▶ [RECORDS FOR THE TASK]:
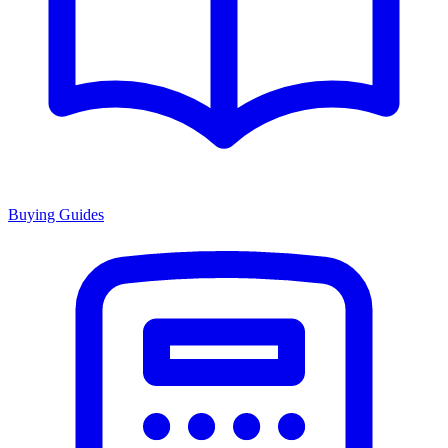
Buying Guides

==

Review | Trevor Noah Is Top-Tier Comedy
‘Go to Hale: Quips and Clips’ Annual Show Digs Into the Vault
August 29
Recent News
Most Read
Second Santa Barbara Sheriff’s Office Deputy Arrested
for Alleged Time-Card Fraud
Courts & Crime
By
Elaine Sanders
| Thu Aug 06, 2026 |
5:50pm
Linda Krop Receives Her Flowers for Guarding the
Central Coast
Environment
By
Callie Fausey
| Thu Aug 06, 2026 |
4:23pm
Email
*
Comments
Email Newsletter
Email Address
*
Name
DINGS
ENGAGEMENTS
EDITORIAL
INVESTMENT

▶ [EXERCISE DIRECTIONS]: List each line of the records above that contains the word "Email", treating uppercase and lowercase letters as different.

▶ [EXERCISE RESULT]:
Email
Email Newsletter
Email Address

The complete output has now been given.